We need to do a little bit more processing to make this useful. First, we need to pick pairs of columns from the eight-tuple. We can select pair of columns with a function, as shown in the following command snippet:

from typing import Tuple, cast

Pair = Tuple[str, str]
def series(
        n: int, row_iter: Iterable[List[Text]]
    ) -> Iterator[Pair]:
    for row in row_iter:
        yield cast(Pair, tuple(row[n*2:n*2+2]))

This function picks two adjacent columns based on a number between 0 and 3. It creates a tuple object from those two columns. The cast() function is a type hint to inform the mypy tool that the result will be a two-tuple where both items are strings. This is required because it's difficult for the mypy tool to determine that the expression tuple(row[n*2:n*2+2]) will select exactly two elements from the row collection.

We can now create a tuple-of-tuples collection, as follows:

with open("Anscombe.txt") as source:
    data = tuple(head_split_fixed(row_iter(source)))
    sample_I = tuple(series(0, data))
    sample_II = tuple(series(1, data))
    sample_III = tuple(series(2, data))
    sample_IV = tuple(series(3, data))

We applied the tuple() function to a composite function based on the head_split_fixed() and row_iter() methods.

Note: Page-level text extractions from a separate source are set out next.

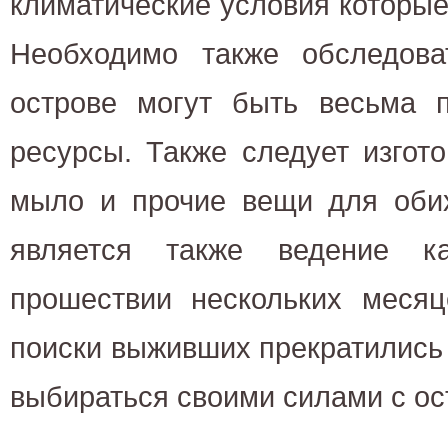
климатические условия которы
Необходимо также обследоват
острове могут быть весьма 
ресурсы. Также следует изгото
мыло и прочие вещи для оби
является также ведение к
прошествии нескольких месяц
поиски выживших прекратились 
выбираться своими силами с ос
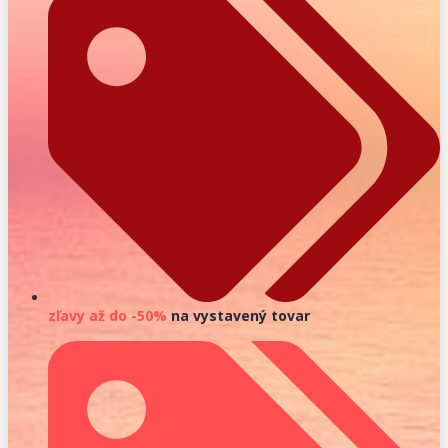
zľavy až do -50%
na vystavený tovar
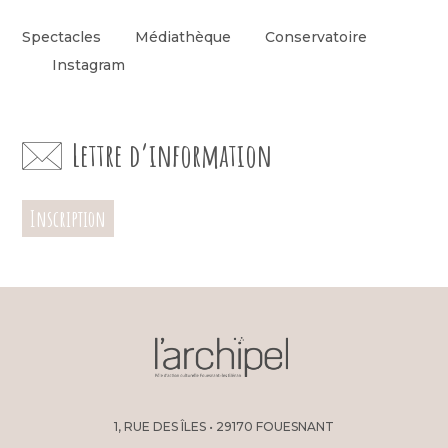
Spectacles
Médiathèque
Conservatoire
Instagram
Lettre d’information
Inscription
1, RUE DES ÎLES • 29170 FOUESNANT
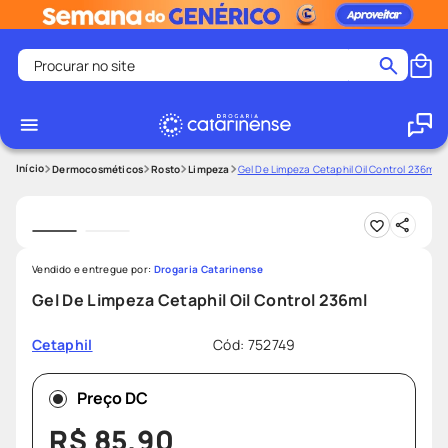
Procurar no site
Termos mais buscados
coristina
1
º
medley
2
º
Dermocosméticos
Rosto
Limpeza
Gel De Limpeza Cetaphil Oil Control 236ml
fralda
3
º
protetor solar facial
4
º
shampoo
5
º
Vendido e entregue por:
Drogaria Catarinense
tadalafila
6
º
Gel De Limpeza Cetaphil Oil Control 236ml
lenço umedecido
7
º
Cód
:
752749
Cetaphil
sabonete liquido
8
º
desodorante
9
º
Preço DC
protetor solar
10
º
R$
85
,
90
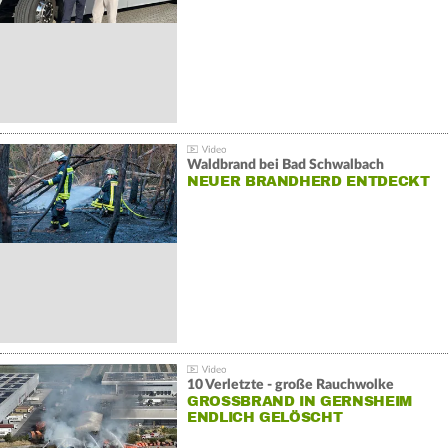
Waldbrand bei Bad Schwalbach
NEUER BRANDHERD ENTDECKT
10 Verletzte - große Rauchwolke
GROSSBRAND IN GERNSHEIM E
NDLICH GELÖSCHT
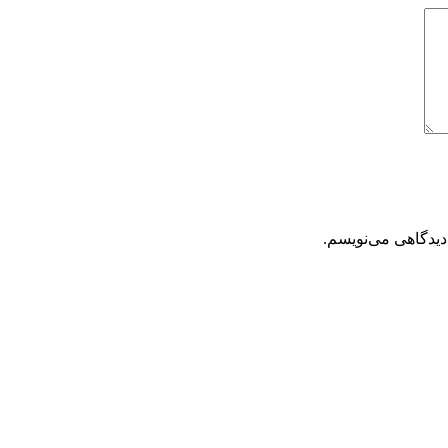
دیدگاهی می‌نویسم.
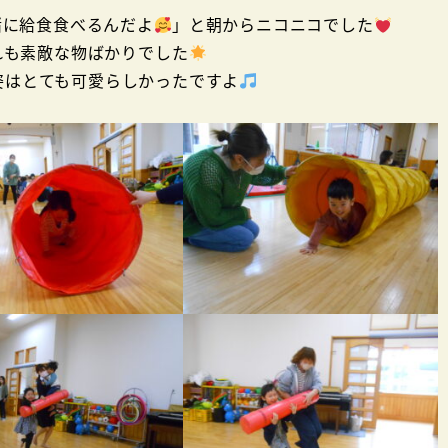
緒に給食食べるんだよ
」と朝からニコニコでした
れも素敵な物ばかりでした
姿はとても可愛らしかったですよ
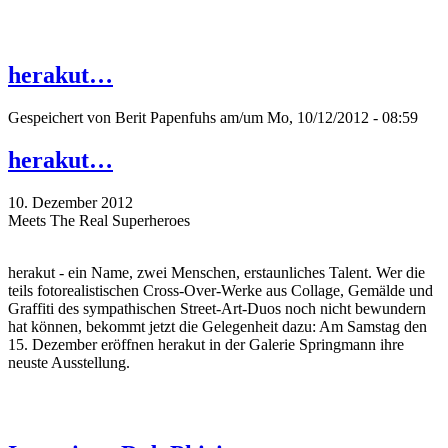
herakut…
Gespeichert von
Berit Papenfuhs
am/um Mo, 10/12/2012 - 08:59
herakut…
10. Dezember 2012
Meets The Real Superheroes
herakut - ein Name, zwei Menschen, erstaunliches Talent. Wer die
teils fotorealistischen Cross-Over-Werke aus Collage, Gemälde und
Graffiti des sympathischen Street-Art-Duos noch nicht bewundern
hat können, bekommt jetzt die Gelegenheit dazu: Am Samstag den
15. Dezember eröffnen herakut in der Galerie Springmann ihre
neuste Ausstellung.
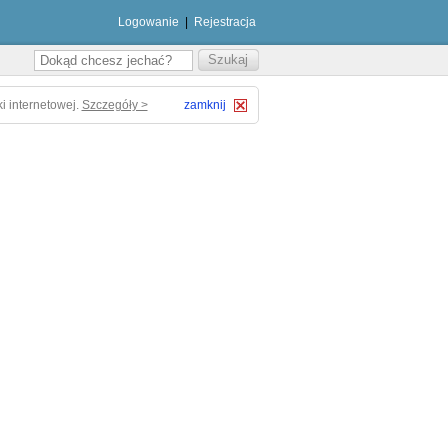
Logowanie
|
Rejestracja
i internetowej.
Szczegóły >
zamknij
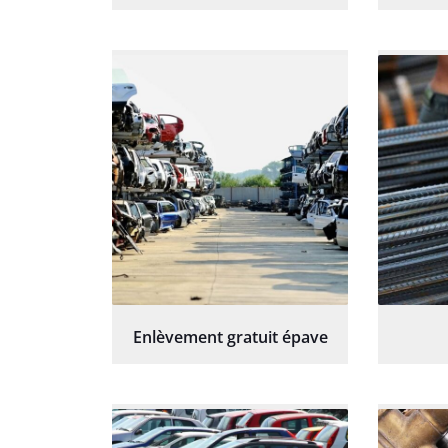
Enlèvement gratuit épave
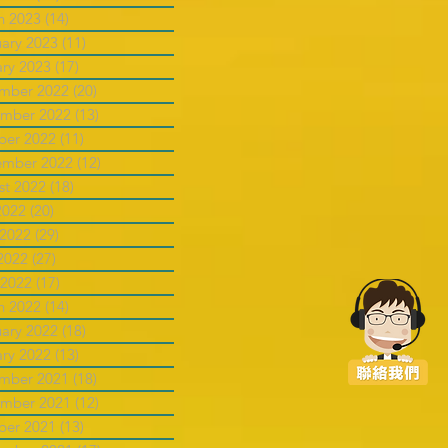
h 2023
(14)
14 posts
uary 2023
(11)
11 posts
ary 2023
(17)
17 posts
mber 2022
(20)
20 posts
mber 2022
(13)
13 posts
ber 2022
(11)
11 posts
ember 2022
(12)
12 posts
st 2022
(18)
18 posts
2022
(20)
20 posts
 2022
(29)
29 posts
2022
(27)
27 posts
 2022
(17)
17 posts
h 2022
(14)
14 posts
uary 2022
(18)
18 posts
ary 2022
(13)
13 posts
mber 2021
(18)
18 posts
mber 2021
(12)
12 posts
ber 2021
(13)
13 posts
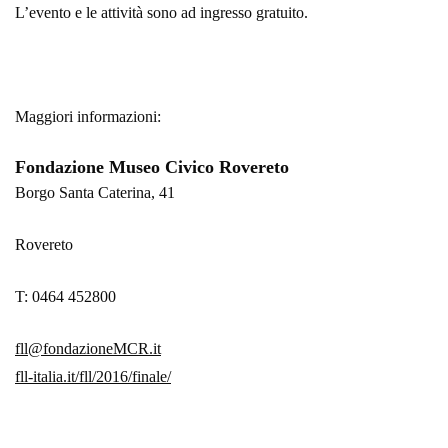
L’evento e le attività sono ad ingresso gratuito.
Maggiori informazioni:
Fondazione Museo Civico Rovereto
Borgo Santa Caterina, 41
Rovereto
T: 0464 452800
fll@fondazioneMCR.it
fll-italia.it/fll/2016/finale/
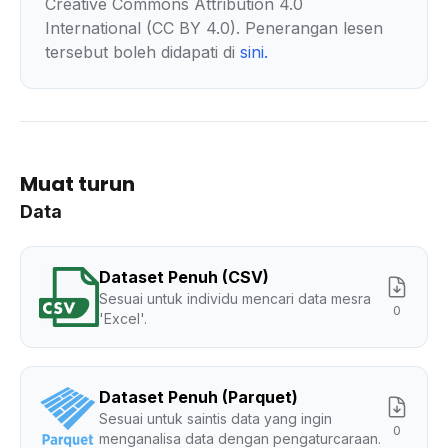
Creative Commons Attribution 4.0
International (CC BY 4.0). Penerangan lesen
tersebut boleh didapati di
sini
.
Muat turun
Data
Dataset Penuh (CSV)
Sesuai untuk individu mencari data mesra
0
'Excel'.
Dataset Penuh (Parquet)
Sesuai untuk saintis data yang ingin
0
menganalisa data dengan pengaturcaraan.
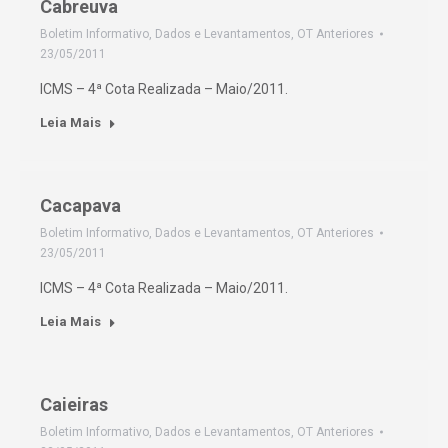
Cabreuva
Boletim Informativo
,
Dados e Levantamentos
,
OT Anteriores
23/05/2011
ICMS – 4ª Cota Realizada – Maio/2011.
Leia Mais
Cacapava
Boletim Informativo
,
Dados e Levantamentos
,
OT Anteriores
23/05/2011
ICMS – 4ª Cota Realizada – Maio/2011.
Leia Mais
Caieiras
Boletim Informativo
,
Dados e Levantamentos
,
OT Anteriores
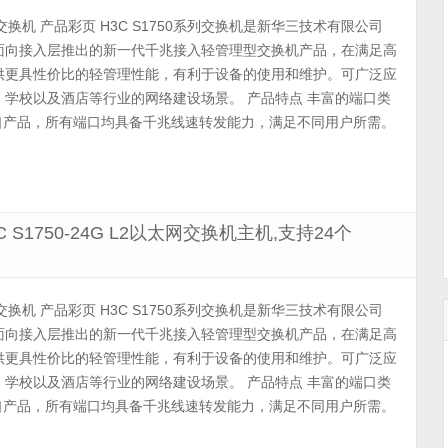
理交换机 产品彩页 H3C S1750系列交换机是新华三技术有限公司
）面向接入层推出的新一代千兆接入轻管理型交换机产品，在满足高
供更具性价比的轻管理性能，有利于设备的使用和维护。可广泛应
学校以及酒店等行业的网络建设场景。 产品特点 丰富的端口类
格端口产品，所有端口均具备千兆线速转发能力，满足不同用户所需。
H3C S1750-24G L2以太网交换机主机,支持24个
理交换机 产品彩页 H3C S1750系列交换机是新华三技术有限公司
）面向接入层推出的新一代千兆接入轻管理型交换机产品，在满足高
供更具性价比的轻管理性能，有利于设备的使用和维护。可广泛应
学校以及酒店等行业的网络建设场景。 产品特点 丰富的端口类
格端口产品，所有端口均具备千兆线速转发能力，满足不同用户所需。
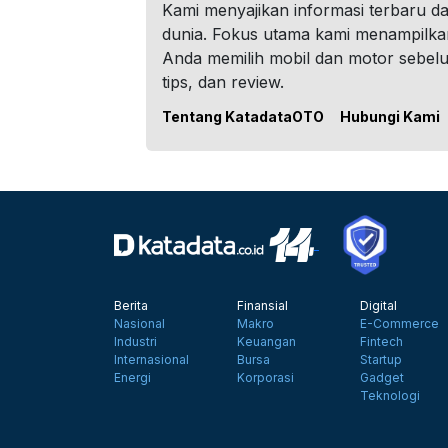
Kami menyajikan informasi terbaru dar
dunia. Fokus utama kami menampilka
Anda memilih mobil dan motor sebel
tips, dan review.
Tentang KatadataOTO
Hubungi Kami
Berita
Finansial
Digital
Nasional
Makro
E-Commerce
Industri
Keuangan
Fintech
Internasional
Bursa
Startup
Energi
Korporasi
Gadget
Teknologi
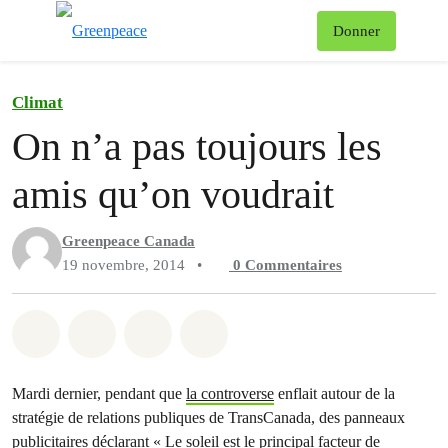
Af
Donner
Menu
Climat
On n’a pas toujours les
amis qu’on voudrait
Greenpeace Canada
19 novembre, 2014
•
0
Commentaires
Partager sur Whatsapp
Partager sur Facebook
Partager sur Twitter
Partager via Email
Mardi dernier, pendant que
la controverse
enflait autour de la
stratégie de relations publiques de TransCanada, des panneaux
publicitaires déclarant « Le soleil est le principal facteur de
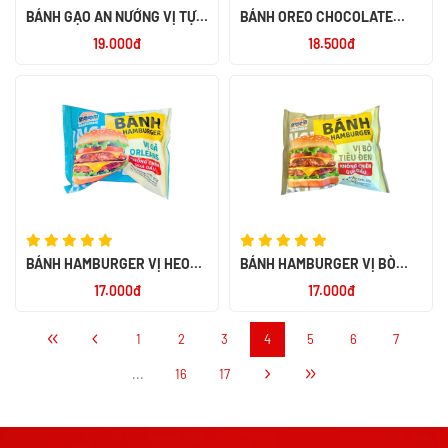
BÁNH GẠO AN NƯỚNG VỊ TỰ
BÁNH OREO CHOCOLATE
NHIÊN 151.2G
137GR- INDONESIA
19.000đ
18.500đ
BÁNH HAMBURGER VỊ HEO
BÁNH HAMBURGER VỊ BÒ
CAY 85G
TIÊU ĐEN 85G
17.000đ
17.000đ
1
2
3
4
5
6
7
...
16
17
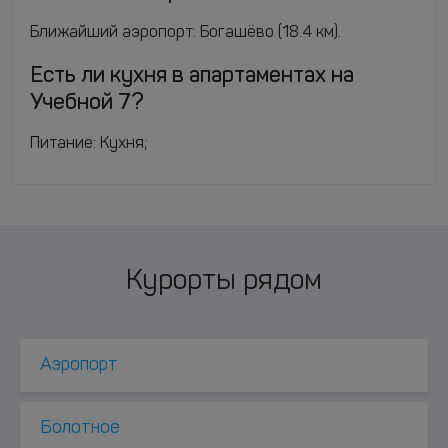
Ближайший аэропорт: Богашёво (18.4 км).
Есть ли кухня в апартаментах на
Учебной 7?
Питание: Кухня;
Курорты рядом
Аэропорт
Болотное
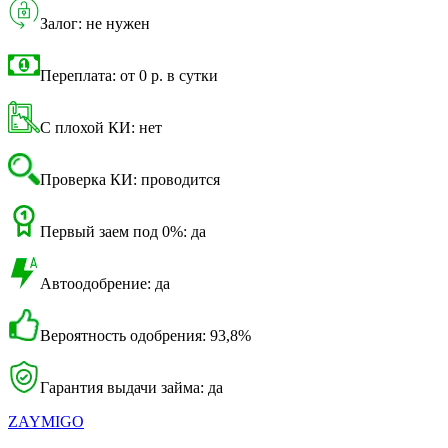
Залог: не нужен
Переплата: от 0 р. в сутки
С плохой КИ: нет
Проверка КИ: проводится
Первый заем под 0%: да
Автоодобрение: да
Вероятность одобрения: 93,8%
Гарантия выдачи займа: да
ZAYMIGO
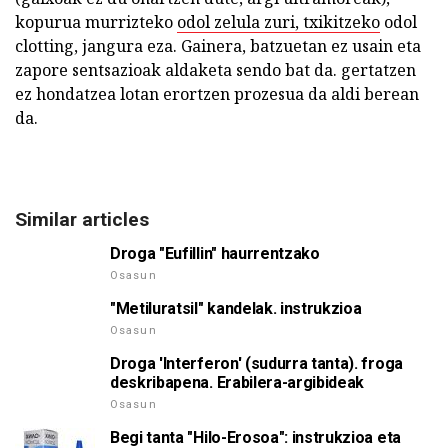
kopurua murrizteko
odol zelula zuri, txikitzeko
odol
clotting, jangura eza. Gainera, batzuetan ez usain eta
zapore sentsazioak aldaketa sendo bat da. gertatzen
ez hondatzea lotan erortzen prozesua da aldi berean
da.
Similar articles
Droga "Eufillin" haurrentzako
Osasun
"Metiluratsil" kandelak. instrukzioa
Osasun
Droga 'Interferon' (sudurra tanta). froga
deskribapena. Erabilera-argibideak
Osasun
Begi tanta "Hilo-Erosoa": instrukzioa eta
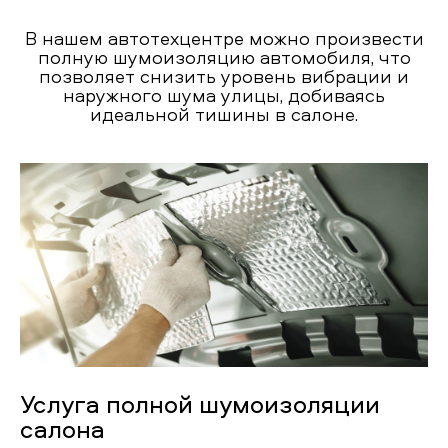
В нашем автотехцентре можно произвести
полную шумоизоляцию автомобиля, что
позволяет снизить уровень вибрации и
наружного шума улицы, добиваясь
идеальной тишины в салоне.
Услуга полной шумоизоляции
салона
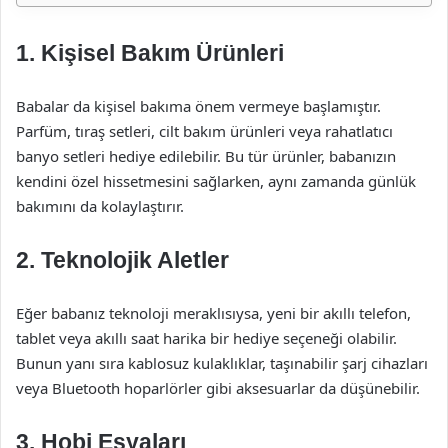
1. Kişisel Bakım Ürünleri
Babalar da kişisel bakıma önem vermeye başlamıştır.
Parfüm, tıraş setleri, cilt bakım ürünleri veya rahatlatıcı
banyo setleri hediye edilebilir. Bu tür ürünler, babanızın
kendini özel hissetmesini sağlarken, aynı zamanda günlük
bakımını da kolaylaştırır.
2. Teknolojik Aletler
Eğer babanız teknoloji meraklısıysa, yeni bir akıllı telefon,
tablet veya akıllı saat harika bir hediye seçeneği olabilir.
Bunun yanı sıra kablosuz kulaklıklar, taşınabilir şarj cihazları
veya Bluetooth hoparlörler gibi aksesuarlar da düşünebilir.
3. Hobi Eşyaları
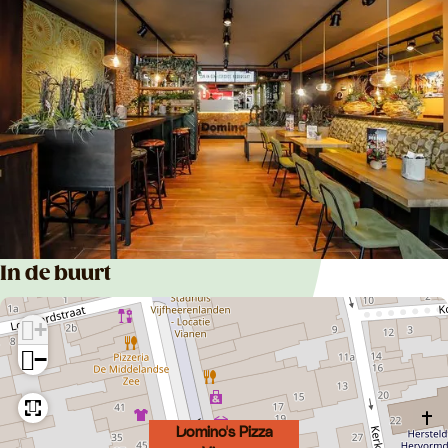
In de buurt
+
−
Domino's Pizza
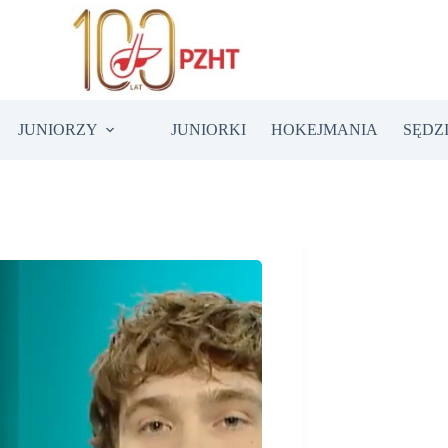
JUNIORZY
JUNIORKI
HOKEJMANIA
SĘDZ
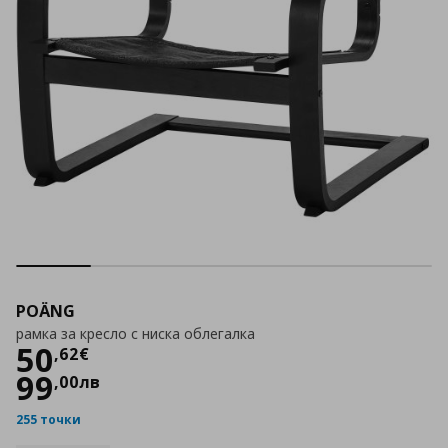
POÄNG
рамка за кресло с ниска облегалка
Цена
50,62 €
50
,
62
€
99
,
00
лв
255 точки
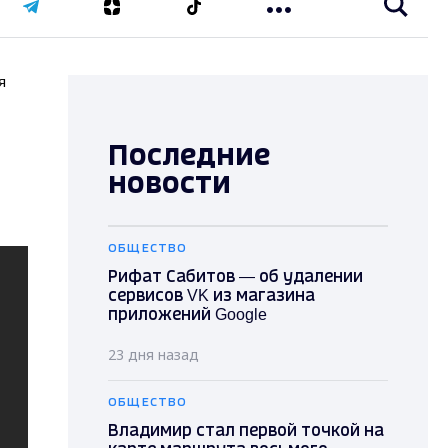
я
Последние
новости
ОБЩЕСТВО
Рифат Сабитов — об удалении
сервисов VK из магазина
приложений Google
23 дня назад
ОБЩЕСТВО
Владимир стал первой точкой на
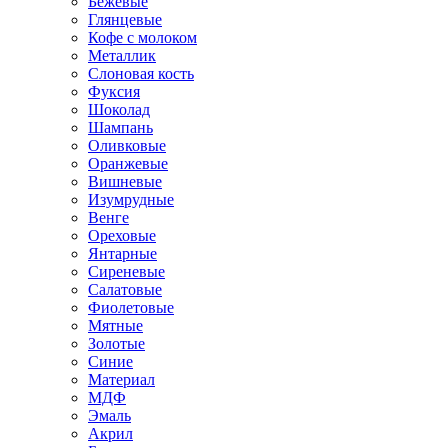
Бежевые
Глянцевые
Кофе с молоком
Металлик
Слоновая кость
Фуксия
Шоколад
Шампань
Оливковые
Оранжевые
Вишневые
Изумрудные
Венге
Ореховые
Янтарные
Сиреневые
Салатовые
Фиолетовые
Мятные
Золотые
Синие
Материал
МДФ
Эмаль
Акрил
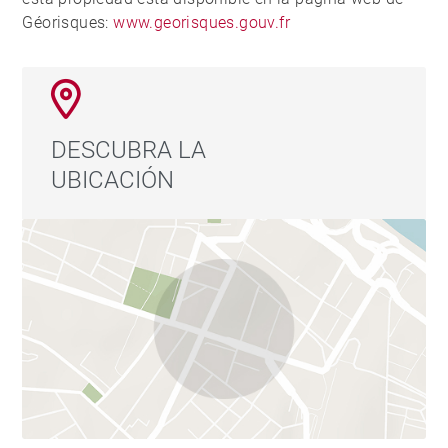
Géorisques:
www.georisques.gouv.fr
DESCUBRA LA
UBICACIÓN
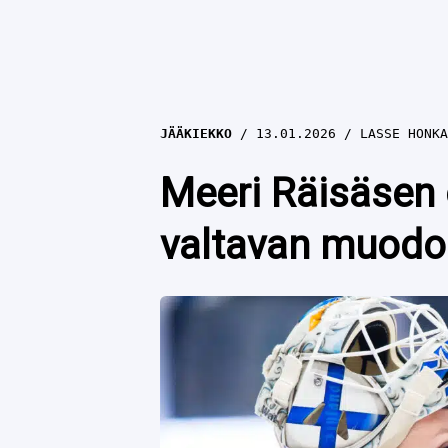
JÄÄKIEKKO
13.01.2026
LASSE HONKA
Meeri Räisäsen 
valtavan muod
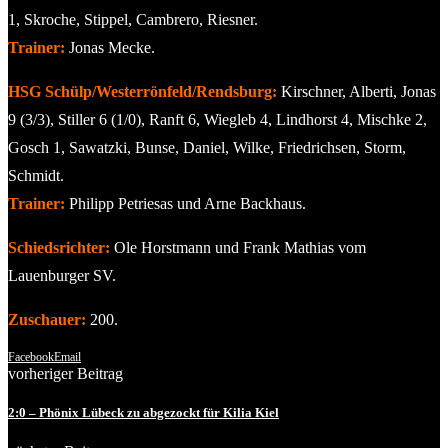
1, Skroche, Stippel, Cambrero, Riesner.
Trainer:
Jonas Mecke.
HSG Schülp/Westerrönfeld/Rendsburg:
Kirschner, Alberti, Jonas
9 (3/3), Stiller 6 (1/0), Ranft 6, Wiegleb 4, Lindhorst 4, Mischke 2,
Gosch 1, Sawatzki, Bunse, Daniel, Wilke, Friedrichsen, Storm,
Schmidt.
Trainer:
Philipp Petriesas und Arne Backhaus.
Schiedsrichter:
Ole Horstmann und Frank Mathias vom
Lauenburger SV.
Zuschauer:
200.
Facebook
Email
vorheriger Beitrag
2:0 – Phönix Lübeck zu abgezockt für Kilia Kiel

This will create an object that we can reuse in several other functions. If we don't materialize a tuple object, only the first sample will have any data. After that, the source iterator will be exhausted and all other attempts to access it would yield empty sequences.

The series() function will pick pairs of items to create the Pair objects. Again, we applied an overall tuple() function to materialize the resulting tuple-of-named tuple sequences so that we can do further processing on each one.

The sample_I sequence looks as follows:

(('10.0', '8.04'), ('8.0', '6.95'), ('13.0', '7.58'), 
('9.0', '8.81'), ('11.0', '8.33'), ('14.0', '9.96'), 
('6.0', '7.24'), ('4.0', '4.26'), ('12.0', '10.84'), 
('7.0', '4.82'), ('5.0', '5.68'))

The other three sequences are similar in structure. The values, however, are quite different.

The final thing we'll need to do is create proper numeric values from the strings that we've accumulated so that we can compute some statistical summary values. We can apply the float() function conversion as the last step. There are many alternative places to apply the float() function, and we'll look at some choices in Chapter 5, Higher Order Functions.

Here is an example describing the usage of the float() function:

mean = (
    sum(float(pair[1]) for pair in sample_I) / len(sample_I)
)

This will provide the mean of the y value in each two-tuple. We can gather a number of statistics as follows:

for subset in sample_I, sample_II, sample_III, sample_III:
    mean = (
        sum(float(pair[1]) for pair in subset)/len(subset)
    )
    print(mean)

We computed a mean for the y values in each two-tuple built from the source database. We created a common tuple of the namedtuple class structure so that we can have reasonably clear references to members of the source dataset. Using pair[1] can be an obscure way to reference a data item. In Chapter 7, Additional Tuple Techniques, we'll use named tuples to simplify references to items within a complex tuple.

To reduce memory use-and increase performance we prefer to use generator expressions and functions as much as possible. These iterate through collections in a lazy (or non-strict) manner, computing values only when required. Since iterators can only be used once, we're sometimes forced to materialize a collection as a tuple (or list) object. Materializing a collection costs memory and time, so we do it reluctantly.

Programmers familiar with Clojure can match Python's lazy generators with the lazy-seq and lazy-cat functions. The idea is that we can specify a potentially infinite sequence, but only take values from it as needed.